=== Section Start ===

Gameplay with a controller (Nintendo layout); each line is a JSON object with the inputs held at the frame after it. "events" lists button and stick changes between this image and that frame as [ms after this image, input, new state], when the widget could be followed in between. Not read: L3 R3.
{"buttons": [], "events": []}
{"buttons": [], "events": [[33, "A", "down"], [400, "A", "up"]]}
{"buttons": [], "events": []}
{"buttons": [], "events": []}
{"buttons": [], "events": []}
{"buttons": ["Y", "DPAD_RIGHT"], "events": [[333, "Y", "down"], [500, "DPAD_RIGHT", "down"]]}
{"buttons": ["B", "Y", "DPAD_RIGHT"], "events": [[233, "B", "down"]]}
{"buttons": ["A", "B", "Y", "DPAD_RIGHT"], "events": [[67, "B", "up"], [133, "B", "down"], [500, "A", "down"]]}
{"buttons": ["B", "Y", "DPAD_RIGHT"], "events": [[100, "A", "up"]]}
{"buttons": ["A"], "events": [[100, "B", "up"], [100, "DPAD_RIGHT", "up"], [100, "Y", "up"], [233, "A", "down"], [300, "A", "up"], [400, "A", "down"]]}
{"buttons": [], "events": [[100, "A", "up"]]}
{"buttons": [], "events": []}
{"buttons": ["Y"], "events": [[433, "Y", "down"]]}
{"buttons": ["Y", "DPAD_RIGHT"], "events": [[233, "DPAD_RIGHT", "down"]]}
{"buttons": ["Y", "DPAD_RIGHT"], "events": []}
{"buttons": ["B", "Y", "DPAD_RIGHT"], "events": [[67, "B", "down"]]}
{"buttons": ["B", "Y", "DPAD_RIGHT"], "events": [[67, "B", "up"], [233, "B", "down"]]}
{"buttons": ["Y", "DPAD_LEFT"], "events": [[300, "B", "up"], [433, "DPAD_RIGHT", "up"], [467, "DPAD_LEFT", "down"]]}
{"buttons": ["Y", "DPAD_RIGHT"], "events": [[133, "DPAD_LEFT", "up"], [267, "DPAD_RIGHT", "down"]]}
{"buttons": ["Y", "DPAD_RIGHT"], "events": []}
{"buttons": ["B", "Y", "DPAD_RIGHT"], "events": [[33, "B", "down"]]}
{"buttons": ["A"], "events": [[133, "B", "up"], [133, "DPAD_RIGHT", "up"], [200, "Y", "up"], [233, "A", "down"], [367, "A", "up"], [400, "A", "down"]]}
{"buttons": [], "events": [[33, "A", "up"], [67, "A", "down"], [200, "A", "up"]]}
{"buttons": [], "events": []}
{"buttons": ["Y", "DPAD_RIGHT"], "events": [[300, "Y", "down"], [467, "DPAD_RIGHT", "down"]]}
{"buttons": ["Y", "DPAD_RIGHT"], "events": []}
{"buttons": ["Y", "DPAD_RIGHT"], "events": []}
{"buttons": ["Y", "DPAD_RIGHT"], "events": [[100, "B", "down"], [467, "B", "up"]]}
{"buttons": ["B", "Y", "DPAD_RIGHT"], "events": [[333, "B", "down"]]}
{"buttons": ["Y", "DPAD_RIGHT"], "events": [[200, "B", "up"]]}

=== Section End ===

▶ **EXERCISE GOAL**:
Transcribe every line of the records exactly, please.

▶ **TASK ANSWER**:
Gameplay with a controller (Nintendo layout); each line is a JSON object with the inputs held at the frame after it. "events" lists button and stick changes between this image and that frame as [ms after this image, input, new state], when the widget could be followed in between. Not read: L3 R3.
{"buttons": [], "events": []}
{"buttons": [], "events": [[33, "A", "down"], [400, "A", "up"]]}
{"buttons": [], "events": []}
{"buttons": [], "events": []}
{"buttons": [], "events": []}
{"buttons": ["Y", "DPAD_RIGHT"], "events": [[333, "Y", "down"], [500, "DPAD_RIGHT", "down"]]}
{"buttons": ["B", "Y", "DPAD_RIGHT"], "events": [[233, "B", "down"]]}
{"buttons": ["A", "B", "Y", "DPAD_RIGHT"], "events": [[67, "B", "up"], [133, "B", "down"], [500, "A", "down"]]}
{"buttons": ["B", "Y", "DPAD_RIGHT"], "events": [[100, "A", "up"]]}
{"buttons": ["A"], "events": [[100, "B", "up"], [100, "DPAD_RIGHT", "up"], [100, "Y", "up"], [233, "A", "down"], [300, "A", "up"], [400, "A", "down"]]}
{"buttons": [], "events": [[100, "A", "up"]]}
{"buttons": [], "events": []}
{"buttons": ["Y"], "events": [[433, "Y", "down"]]}
{"buttons": ["Y", "DPAD_RIGHT"], "events": [[233, "DPAD_RIGHT", "down"]]}
{"buttons": ["Y", "DPAD_RIGHT"], "events": []}
{"buttons": ["B", "Y", "DPAD_RIGHT"], "events": [[67, "B", "down"]]}
{"buttons": ["B", "Y", "DPAD_RIGHT"], "events": [[67, "B", "up"], [233, "B", "down"]]}
{"buttons": ["Y", "DPAD_LEFT"], "events": [[300, "B", "up"], [433, "DPAD_RIGHT", "up"], [467, "DPAD_LEFT", "down"]]}
{"buttons": ["Y", "DPAD_RIGHT"], "events": [[133, "DPAD_LEFT", "up"], [267, "DPAD_RIGHT", "down"]]}
{"buttons": ["Y", "DPAD_RIGHT"], "events": []}
{"buttons": ["B", "Y", "DPAD_RIGHT"], "events": [[33, "B", "down"]]}
{"buttons": ["A"], "events": [[133, "B", "up"], [133, "DPAD_RIGHT", "up"], [200, "Y", "up"], [233, "A", "down"], [367, "A", "up"], [400, "A", "down"]]}
{"buttons": [], "events": [[33, "A", "up"], [67, "A", "down"], [200, "A", "up"]]}
{"buttons": [], "events": []}
{"buttons": ["Y", "DPAD_RIGHT"], "events": [[300, "Y", "down"], [467, "DPAD_RIGHT", "down"]]}
{"buttons": ["Y", "DPAD_RIGHT"], "events": []}
{"buttons": ["Y", "DPAD_RIGHT"], "events": []}
{"buttons": ["Y", "DPAD_RIGHT"], "events": [[100, "B", "down"], [467, "B", "up"]]}
{"buttons": ["B", "Y", "DPAD_RIGHT"], "events": [[333, "B", "down"]]}
{"buttons": ["Y", "DPAD_RIGHT"], "events": [[200, "B", "up"]]}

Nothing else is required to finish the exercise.